A late start on this last day of Phase 2 on the journey.  There was a light fog over the water first thing that quickly dissipated and I rode off towards Istanbul with the sun shining.  I had been warned about a few things regarding the crossing into Turkey.  The first was that as gas was cheaper in Bulgaria make sure to fill up before crossing over as there was a dearth of gas stations on the other side.  The other is that a great deal of patience was required with the Turkish border bureaucracy.  With a full tank of gas I approached the border.  First order of business was exiting Bulgaria, a simple process as passport and the documents for the bike were reviewed.  A wave through and I was at the first Turkish border station where I was asked for and showed the motorcycle documents.  Upon review the gate was opened and I headed off to the second Turkish inspection station.  I found the Passport Inspection officer who reviewed my passport and the entry visa I had previously secured online which he then professionally stamped and wave my on.  As I approached the third Turkish border gate I was thinking “Well that wasn’t too bad” shortly after which I was asked by the friendly guard at the third Turkish border gate “Where are your other stamps?”.   So back to the second Turkish boarder inspection station I went to get the official entry stamp for the motorcycle as apparently the first inspection of the motorcycle documents wasn’t the official inspection of the motorcycle documents.   This time after being handed back my completed documents instead of feeling all proud of myself for successfully navigating the vagaries of the Turkish border bureaucracy I asked the second Turkish border inspection station officer “Finished?”.  The second Turkish border inspection officer directed to the actual third Turkish border inspection station where the officer quickly scanned my passport and found a page to professionally place his stamp.  Upon agreeing that I was finished when asked “Finished?"I headed back to what was the third but now the fourth Turkish border inspection station where the guard there too agreed I was indeed finished and opened the gate through which I rode through into Turkey.

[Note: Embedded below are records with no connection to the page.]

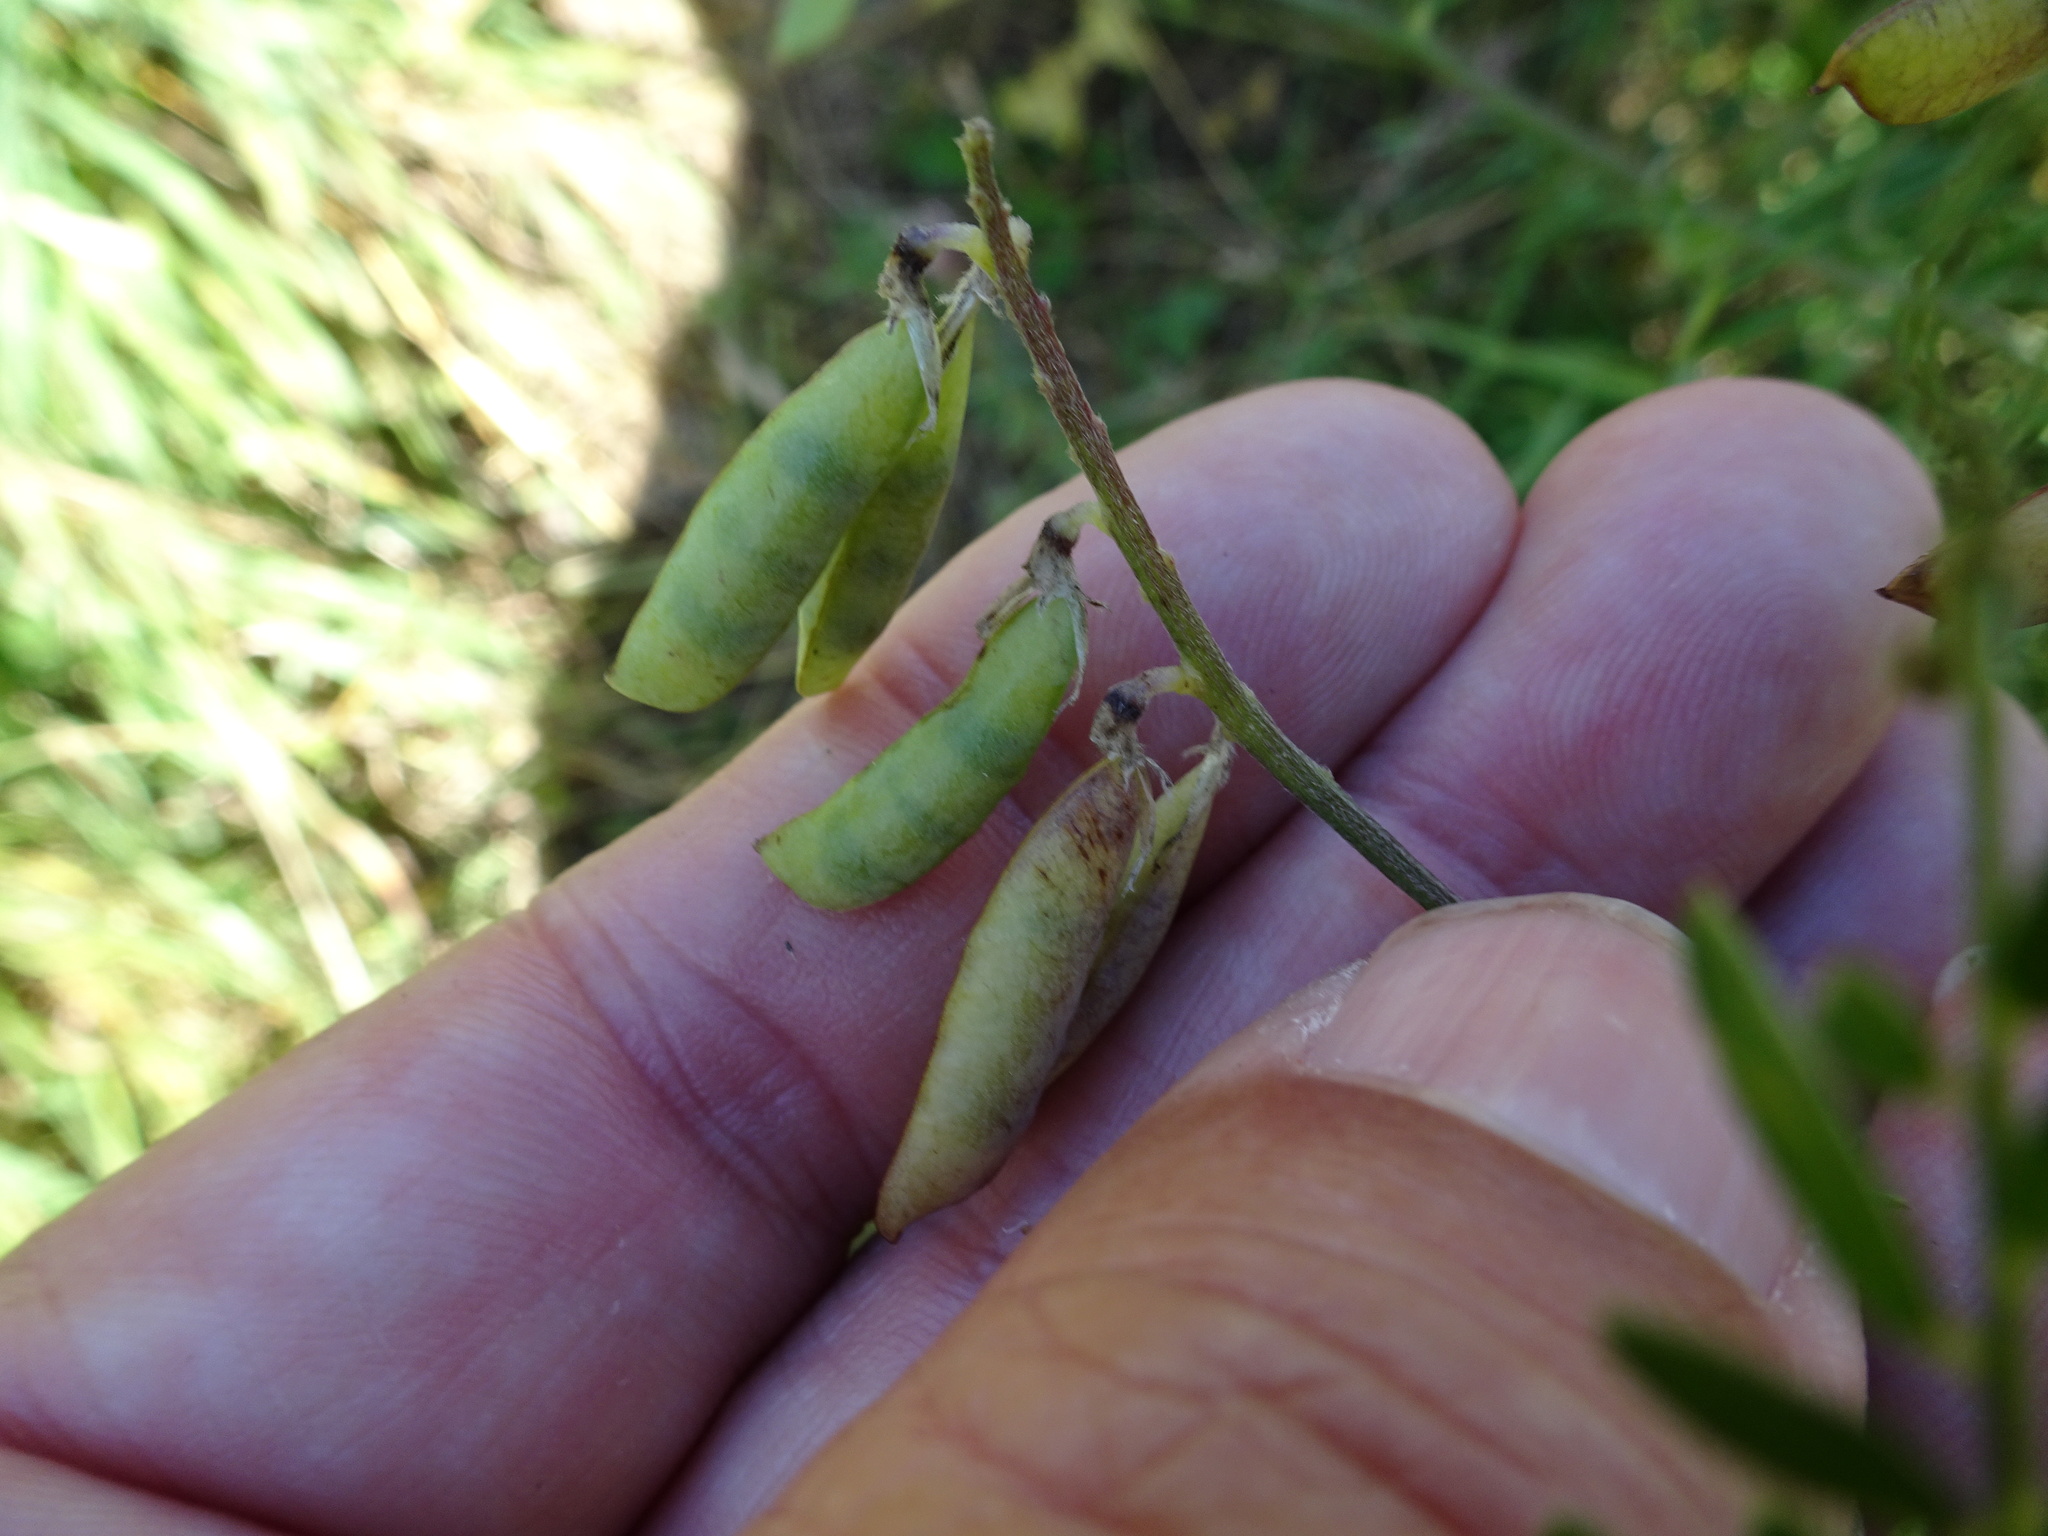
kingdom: Plantae
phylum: Tracheophyta
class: Magnoliopsida
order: Fabales
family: Fabaceae
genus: Vicia
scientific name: Vicia cracca
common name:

The ride through Turkey was sublime alternating between pastoral country side and heavily urban areas.  Saturday must be picnic day as the parks where filled with families and other small groups each gathered around their around grill.  The smells were glorious riding through all this cooking food with the exception of the odd fire of tires or some other noxious mix of combustible material made its presence strongly known.  Eventually I arrived on the outskirts of Istanbul which started a long way away from the hotel which was located close to the water in the old town part of the city.  The ride of the last 2-weeks quickly turned into something similar to an NBA basketball game where the last 10-minutes took an hour.  Where the traffic was all out high speed anarchy in Tirana Albania, the Istanbul experience was closer to a slow speed entropy where everything slowly and gradually came to a halt.  I got the the hotel and met up with the bits and pieces of the Globe Riders group, most of whom had already arrived over the preceding week.

Now the adventure really begins...

1 comment:

  1. Ian, just caught up with your adventure tonight. I missed the start of it by 30 days! We met in Pahrump NV at JL's school in February. Lovin' the pictures and the narration. Will continue to follow along. Take care and keep the greasy side down.